Sofia Tavares, Head of Office Leasing da JLL

Para Sofia Tavares, Head of Office Leasing da JLL, “o facto da totalidade da área negociada ser para ocupação imediata é um sinal muito animador para o ano que se inicia e reflete bem que o setor está em forte retoma. Há muitos desafios futuros na forma como as empresas vão ocupar os espaços, é um facto, mas o que podemos concluir é que a procura é real e está ativa, e que o escritório físico não desapareceu. Ao mesmo tempo, esta dinâmica é um reflexo também da confiança das empresas na economia, o que abre igualmente ótimas expetativas para 2022. Será o ano de regresso aos níveis pré-pandemia”.

Em Lisboa, a ocupação no mercado de escritórios foi marcada pelas empresas de “Serviços a Empresas”, que garantiram 46% da área ocupada, evidenciando-se ainda o setor de “Outros Serviços”, com 18% do take-up. Em termos de destinos preferidos, o Prime CBD (zona central de negócios) agregou 63% da procura, seguido do Corredor Oeste, com 22% da área ocupada.
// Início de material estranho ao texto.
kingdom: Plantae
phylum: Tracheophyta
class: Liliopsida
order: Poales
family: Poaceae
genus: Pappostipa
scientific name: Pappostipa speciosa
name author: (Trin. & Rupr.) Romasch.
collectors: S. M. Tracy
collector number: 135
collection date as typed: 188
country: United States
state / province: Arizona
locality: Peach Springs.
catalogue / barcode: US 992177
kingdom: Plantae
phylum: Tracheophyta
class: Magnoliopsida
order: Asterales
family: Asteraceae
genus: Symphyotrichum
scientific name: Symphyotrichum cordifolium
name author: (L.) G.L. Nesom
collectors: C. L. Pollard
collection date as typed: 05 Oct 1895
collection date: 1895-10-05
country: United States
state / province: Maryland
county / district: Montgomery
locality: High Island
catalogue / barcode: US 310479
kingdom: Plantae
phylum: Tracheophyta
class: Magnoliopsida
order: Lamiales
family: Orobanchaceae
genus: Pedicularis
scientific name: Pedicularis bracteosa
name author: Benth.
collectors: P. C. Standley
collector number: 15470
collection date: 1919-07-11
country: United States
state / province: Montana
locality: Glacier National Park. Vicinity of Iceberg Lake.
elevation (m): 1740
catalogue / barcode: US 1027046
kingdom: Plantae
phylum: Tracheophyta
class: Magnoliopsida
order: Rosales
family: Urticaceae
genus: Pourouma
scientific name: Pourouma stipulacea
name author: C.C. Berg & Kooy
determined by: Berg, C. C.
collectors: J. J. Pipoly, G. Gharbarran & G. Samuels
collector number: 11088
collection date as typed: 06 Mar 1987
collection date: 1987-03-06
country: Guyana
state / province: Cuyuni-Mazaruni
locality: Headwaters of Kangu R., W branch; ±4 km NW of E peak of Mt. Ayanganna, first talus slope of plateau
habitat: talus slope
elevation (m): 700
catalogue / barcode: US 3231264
A área média por negócio foi de 885 m2, registando-se a realização de três operações com áreas superiores a 1.000 m2, em que se incluem a tomada de 1.600 m2 pela Renault no Lagoas Park e de 1.300 m2 pela Amorim Luxury Group no edifício Eurolex.

No Porto, a ocupação em janeiro foi dinamizada também pelas empresas de “Serviços a Empresas”, responsáveis por 59% da área negociada no mês, estando também ativas as empresas de “TMT’s & Utilities”, com 29% do take-up. O CBD (Boavista), com 46% do take-up mensal, liderou as preferências da procura, seguida de muito perto pela zona Oriental, com 42% da área absorvida.

A dimensão média das operações foi bastante menor do que a registada em Lisboa, ficando em 390 m2 e registando-se apenas um negócio próximo de 1.000 m2. Entre as operações do mês incluem-se a tomada de área pela Mercer Portugal no Mercado do Bom Sucesso e da TD Techdata na Torre Burgo, ambas envolvendo áreas entre 350 e 400 m2.